2013 Nebula Award winners

Locus has the winners of the 2013 Nebula Awards up:

  • Ancillary Justice, Ann Leckie
  • “The Weight of the Sunrise”, Vylar Kaftan
  • “The Waiting Stars”, Aliette de Bodard
  • If You Were a Dinosaur, My Love, Rachel Swirsky

Which makes for a clean female sweep of the main awards; has that ever happened before?

As for special awards:

  • Damon Knight Grand Master Award: Samuel R. Delany
  • Andre Norton Award for Young Adult Science Fiction and Fantasy Book: Sister Mine, Nalo Hopkinson
  • Kevin O’Donnell Jr. Service to SFWA Award: Michael Armstrong
  • Ray Bradbury Award for Outstanding Dramatic Presentation: Gravity

Great to see Ancillary Justice has won, I still think it should win the Hugo too despite all the shenanigans this year. What it has in its favour is that it combines traditional science fiction values (worldbuilding! infodumps! action! adventure!) with a bit of intellectual heft.

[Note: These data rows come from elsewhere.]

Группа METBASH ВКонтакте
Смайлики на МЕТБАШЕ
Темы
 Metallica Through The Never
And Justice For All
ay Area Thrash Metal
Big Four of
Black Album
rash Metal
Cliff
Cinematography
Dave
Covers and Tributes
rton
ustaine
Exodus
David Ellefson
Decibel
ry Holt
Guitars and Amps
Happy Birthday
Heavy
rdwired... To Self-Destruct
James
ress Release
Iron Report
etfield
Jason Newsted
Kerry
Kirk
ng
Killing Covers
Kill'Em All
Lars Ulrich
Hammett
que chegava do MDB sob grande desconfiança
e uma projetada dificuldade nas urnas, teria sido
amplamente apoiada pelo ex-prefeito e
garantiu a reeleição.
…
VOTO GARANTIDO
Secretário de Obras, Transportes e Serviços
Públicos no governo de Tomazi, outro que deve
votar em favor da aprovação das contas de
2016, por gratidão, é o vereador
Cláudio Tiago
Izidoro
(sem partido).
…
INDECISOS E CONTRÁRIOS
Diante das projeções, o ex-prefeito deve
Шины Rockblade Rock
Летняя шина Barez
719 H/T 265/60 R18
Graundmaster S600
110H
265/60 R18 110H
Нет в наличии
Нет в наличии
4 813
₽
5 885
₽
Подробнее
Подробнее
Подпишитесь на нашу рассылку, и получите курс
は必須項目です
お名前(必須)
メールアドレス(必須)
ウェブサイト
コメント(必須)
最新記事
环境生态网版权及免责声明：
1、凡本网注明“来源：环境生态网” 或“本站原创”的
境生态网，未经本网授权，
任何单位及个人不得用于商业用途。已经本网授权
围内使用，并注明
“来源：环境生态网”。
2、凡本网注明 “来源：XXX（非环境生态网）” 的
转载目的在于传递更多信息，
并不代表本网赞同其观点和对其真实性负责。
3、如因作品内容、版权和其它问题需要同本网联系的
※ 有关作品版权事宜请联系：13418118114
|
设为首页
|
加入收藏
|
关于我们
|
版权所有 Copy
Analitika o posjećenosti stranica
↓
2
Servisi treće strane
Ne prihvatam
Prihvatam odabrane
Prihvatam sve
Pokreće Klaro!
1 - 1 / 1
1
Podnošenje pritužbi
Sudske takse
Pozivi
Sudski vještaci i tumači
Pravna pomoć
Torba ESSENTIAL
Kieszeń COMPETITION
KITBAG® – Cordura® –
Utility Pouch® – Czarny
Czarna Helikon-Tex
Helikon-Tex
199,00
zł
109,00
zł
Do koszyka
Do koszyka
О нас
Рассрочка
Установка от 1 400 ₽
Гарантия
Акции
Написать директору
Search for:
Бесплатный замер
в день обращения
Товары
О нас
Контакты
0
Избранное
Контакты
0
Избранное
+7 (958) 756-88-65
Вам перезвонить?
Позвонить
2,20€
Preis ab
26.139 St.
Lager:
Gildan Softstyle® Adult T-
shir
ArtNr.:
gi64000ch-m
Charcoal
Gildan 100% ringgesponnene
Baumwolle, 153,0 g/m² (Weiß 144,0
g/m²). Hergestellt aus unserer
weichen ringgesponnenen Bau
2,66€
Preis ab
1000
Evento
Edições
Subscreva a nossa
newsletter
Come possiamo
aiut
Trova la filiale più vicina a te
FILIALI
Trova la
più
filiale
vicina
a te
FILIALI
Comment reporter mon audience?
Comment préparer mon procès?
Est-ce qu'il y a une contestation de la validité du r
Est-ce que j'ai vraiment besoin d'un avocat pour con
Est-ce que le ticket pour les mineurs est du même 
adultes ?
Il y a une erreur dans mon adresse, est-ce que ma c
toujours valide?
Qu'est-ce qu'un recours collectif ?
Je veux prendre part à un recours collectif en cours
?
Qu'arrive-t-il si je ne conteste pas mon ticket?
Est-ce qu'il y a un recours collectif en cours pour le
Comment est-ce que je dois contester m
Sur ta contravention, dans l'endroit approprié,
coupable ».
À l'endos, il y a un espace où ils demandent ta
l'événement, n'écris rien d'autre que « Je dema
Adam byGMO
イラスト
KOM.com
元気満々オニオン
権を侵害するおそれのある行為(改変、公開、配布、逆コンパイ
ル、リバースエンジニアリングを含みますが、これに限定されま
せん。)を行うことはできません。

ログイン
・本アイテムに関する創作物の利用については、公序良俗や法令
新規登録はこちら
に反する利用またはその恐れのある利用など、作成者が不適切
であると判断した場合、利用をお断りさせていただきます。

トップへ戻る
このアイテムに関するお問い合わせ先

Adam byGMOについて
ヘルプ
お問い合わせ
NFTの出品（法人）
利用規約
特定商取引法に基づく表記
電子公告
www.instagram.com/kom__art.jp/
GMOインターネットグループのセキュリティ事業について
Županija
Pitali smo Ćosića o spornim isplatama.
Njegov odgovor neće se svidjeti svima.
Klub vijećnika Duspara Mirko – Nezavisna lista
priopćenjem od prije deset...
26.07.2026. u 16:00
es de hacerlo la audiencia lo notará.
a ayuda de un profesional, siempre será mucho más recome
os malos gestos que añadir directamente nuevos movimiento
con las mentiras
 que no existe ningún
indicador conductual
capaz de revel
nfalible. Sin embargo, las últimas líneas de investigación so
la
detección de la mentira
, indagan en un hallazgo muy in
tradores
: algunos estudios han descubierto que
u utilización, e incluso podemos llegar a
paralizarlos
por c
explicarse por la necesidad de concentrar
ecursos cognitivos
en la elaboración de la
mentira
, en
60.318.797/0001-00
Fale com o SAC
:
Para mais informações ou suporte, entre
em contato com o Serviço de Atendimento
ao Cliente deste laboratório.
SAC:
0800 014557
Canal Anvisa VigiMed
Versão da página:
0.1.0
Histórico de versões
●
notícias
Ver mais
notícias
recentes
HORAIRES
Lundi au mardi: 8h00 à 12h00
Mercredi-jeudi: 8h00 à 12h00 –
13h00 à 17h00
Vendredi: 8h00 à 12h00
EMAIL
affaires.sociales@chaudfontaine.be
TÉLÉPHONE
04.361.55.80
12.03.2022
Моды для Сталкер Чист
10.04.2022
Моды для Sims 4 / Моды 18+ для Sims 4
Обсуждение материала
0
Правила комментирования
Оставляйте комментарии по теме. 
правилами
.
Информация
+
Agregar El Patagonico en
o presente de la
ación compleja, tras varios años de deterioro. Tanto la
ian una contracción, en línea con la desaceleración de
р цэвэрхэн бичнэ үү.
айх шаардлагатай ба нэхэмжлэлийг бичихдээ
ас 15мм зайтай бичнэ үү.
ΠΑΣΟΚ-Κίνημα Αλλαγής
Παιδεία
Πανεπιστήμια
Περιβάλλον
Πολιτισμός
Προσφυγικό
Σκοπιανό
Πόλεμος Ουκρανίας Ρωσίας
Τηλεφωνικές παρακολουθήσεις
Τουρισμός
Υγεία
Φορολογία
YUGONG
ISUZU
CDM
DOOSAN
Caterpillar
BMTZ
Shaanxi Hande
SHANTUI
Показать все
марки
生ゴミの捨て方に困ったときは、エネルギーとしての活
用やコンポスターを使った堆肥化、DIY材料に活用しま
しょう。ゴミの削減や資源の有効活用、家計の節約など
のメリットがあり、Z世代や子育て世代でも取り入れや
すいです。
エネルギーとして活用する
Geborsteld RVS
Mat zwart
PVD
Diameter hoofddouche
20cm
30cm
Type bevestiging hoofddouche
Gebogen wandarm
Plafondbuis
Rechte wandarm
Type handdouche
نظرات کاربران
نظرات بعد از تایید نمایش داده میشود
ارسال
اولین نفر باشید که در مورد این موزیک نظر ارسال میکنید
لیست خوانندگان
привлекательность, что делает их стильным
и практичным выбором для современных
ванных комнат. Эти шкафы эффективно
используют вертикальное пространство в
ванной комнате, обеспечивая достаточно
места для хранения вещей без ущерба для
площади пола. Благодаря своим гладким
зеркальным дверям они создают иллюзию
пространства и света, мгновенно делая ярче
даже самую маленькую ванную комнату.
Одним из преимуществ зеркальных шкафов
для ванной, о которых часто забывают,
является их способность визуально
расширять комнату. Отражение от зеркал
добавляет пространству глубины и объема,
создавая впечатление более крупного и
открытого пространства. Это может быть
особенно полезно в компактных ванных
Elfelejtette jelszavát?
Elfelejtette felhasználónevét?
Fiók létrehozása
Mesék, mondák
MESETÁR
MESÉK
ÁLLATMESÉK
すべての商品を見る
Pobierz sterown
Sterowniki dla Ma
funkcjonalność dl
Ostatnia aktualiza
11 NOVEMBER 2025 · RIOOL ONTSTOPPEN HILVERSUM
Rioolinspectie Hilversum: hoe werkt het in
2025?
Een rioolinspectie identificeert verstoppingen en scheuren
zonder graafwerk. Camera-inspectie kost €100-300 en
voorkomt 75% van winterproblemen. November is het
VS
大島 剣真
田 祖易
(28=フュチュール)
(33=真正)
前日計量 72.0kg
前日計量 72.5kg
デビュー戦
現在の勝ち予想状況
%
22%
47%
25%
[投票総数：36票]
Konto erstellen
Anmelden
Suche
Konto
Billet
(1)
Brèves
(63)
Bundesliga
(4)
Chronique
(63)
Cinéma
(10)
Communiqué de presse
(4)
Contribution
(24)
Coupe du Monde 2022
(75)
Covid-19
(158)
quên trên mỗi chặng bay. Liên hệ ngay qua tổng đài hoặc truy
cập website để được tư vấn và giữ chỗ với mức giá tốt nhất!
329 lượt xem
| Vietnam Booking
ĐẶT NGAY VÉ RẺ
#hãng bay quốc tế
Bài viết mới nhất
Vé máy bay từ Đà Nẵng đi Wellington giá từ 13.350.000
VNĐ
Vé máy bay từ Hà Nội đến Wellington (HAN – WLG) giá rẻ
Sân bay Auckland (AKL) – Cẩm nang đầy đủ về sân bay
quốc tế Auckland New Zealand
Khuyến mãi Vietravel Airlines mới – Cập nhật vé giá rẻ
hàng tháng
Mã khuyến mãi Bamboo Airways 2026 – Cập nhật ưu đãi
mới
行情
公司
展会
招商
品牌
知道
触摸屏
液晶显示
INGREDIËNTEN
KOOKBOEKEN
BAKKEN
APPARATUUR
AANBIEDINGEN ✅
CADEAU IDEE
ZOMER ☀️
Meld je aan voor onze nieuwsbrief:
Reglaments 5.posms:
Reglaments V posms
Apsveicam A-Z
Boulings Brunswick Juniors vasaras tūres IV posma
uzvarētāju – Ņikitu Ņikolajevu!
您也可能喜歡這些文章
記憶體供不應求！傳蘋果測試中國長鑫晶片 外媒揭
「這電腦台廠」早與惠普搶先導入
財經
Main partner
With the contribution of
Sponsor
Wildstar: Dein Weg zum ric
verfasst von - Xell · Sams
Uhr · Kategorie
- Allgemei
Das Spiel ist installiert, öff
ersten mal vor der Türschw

Colouring in the science fiction canon

Chauncey de Vega is one of the smartest bloggers I’m currently following and he’s not wrong about the science fiction canon:

The Real History of Science Fiction is an example of how the idea of “canon”, i.e the required “serious” work written by “serious” people that all “serious” students should learn and model themselves after, and that the public embraces as “important” because someone who is “smart” told them so, perpetuates “unintentional” white supremacy (as well as sexism, homophobia, and other types of discrimination).

“The canon” is the result of a type of path dependent decision-making that normalizes the world as seen from the perspective of the in-group–while ignoring the foundational question(s) of how disparities of Power have naturalized what is understood by them (and some others) to be commonsense, matter of fact, taken for granted, reality.

Which raises the question of how to build up a more representative canon, when people of colour have been writing science fiction for as long if not longer as white people have yet are rarely recognised beyond Butler, Delany and possibly Hopkinson.